**SELECTED PASSAGE:**
----------------

I made a new metal scoop for the front with the bottom edge formed around a piece of wire for extra strength. This scoop just scrapes the floor. Great for lifting up opponents but terrible on the sumo ring paint job.
I went back to a much simpler code base for the IR detection function. Firstly in the ISR section I check each interrupt flag to see what interrupt was triggered before calling that function. Before I was running through all the sensor functions (line sensor/IR detectors) regardless. Now with the direct front IR sensor being to RB0 I had three functions. Firstly check the line sensors as staying within the ring is the most important behaviour. Second check the direct front IR sensor (RB0) and go forward if that detects. Once in this function skip the rest of the IR sensor checks before exiting the ISR code section. This is to stop a false hit from making pennybot go left/right after a forward move. Finally check the other IR sensors on RB4-7.
Also I removed all the loop and repeat checks. Rather we go through the ISR code once and then out. Previously I was getting stuck in function call loops that were going more than 8 deep and thus breaking as the stack would loop over itself.
Finally I changed the motor driving code for when there was a left front or right front detection. Rather than turn on the spot we now do a slow right or left turn by braking one wheel (by making both motor inputs high) and only powering the other. This results in a turn with the pivot point being the braked wheel rather than the centre of pennybot.

----------------

**THE DATA:**
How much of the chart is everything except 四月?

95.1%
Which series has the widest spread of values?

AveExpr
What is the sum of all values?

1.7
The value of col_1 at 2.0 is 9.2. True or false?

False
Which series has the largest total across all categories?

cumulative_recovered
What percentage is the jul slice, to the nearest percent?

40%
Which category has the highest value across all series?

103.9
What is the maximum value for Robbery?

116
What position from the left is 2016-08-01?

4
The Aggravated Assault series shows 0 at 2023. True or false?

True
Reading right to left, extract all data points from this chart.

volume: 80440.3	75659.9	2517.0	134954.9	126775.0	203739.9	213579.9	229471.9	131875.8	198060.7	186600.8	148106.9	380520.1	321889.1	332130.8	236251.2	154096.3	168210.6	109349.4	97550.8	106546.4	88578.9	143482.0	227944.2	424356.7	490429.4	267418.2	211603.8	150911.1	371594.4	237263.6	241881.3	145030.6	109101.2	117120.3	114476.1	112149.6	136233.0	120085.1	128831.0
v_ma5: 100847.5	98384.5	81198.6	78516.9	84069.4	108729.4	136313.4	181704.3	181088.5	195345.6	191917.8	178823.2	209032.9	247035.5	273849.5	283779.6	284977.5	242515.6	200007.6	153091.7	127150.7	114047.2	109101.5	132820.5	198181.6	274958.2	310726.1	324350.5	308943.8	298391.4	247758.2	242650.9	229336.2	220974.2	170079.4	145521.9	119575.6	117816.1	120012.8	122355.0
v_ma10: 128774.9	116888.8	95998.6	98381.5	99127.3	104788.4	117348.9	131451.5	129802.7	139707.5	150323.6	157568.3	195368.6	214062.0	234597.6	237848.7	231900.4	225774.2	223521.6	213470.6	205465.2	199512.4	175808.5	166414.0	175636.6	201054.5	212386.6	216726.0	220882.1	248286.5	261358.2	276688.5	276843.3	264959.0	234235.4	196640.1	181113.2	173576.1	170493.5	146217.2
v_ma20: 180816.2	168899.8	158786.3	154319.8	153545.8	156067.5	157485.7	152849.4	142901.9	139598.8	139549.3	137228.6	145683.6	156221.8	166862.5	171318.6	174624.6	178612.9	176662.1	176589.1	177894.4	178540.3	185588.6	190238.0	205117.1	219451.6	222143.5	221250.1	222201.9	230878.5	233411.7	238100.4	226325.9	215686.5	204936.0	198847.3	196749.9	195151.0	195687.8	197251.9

----------------

**TASK INSTRUCTIONS:** Can you return the part of the sumo robot notes starting at "Also I removed" and ending at "loop over itself.", copied word for word? Nothing in the listing is needed here.

**EXERCISE OUTPUT:**
Also I removed all the loop and repeat checks. Rather we go through the ISR code once and then out. Previously I was getting stuck in function call loops that were going more than 8 deep and thus breaking as the stack would loop over itself.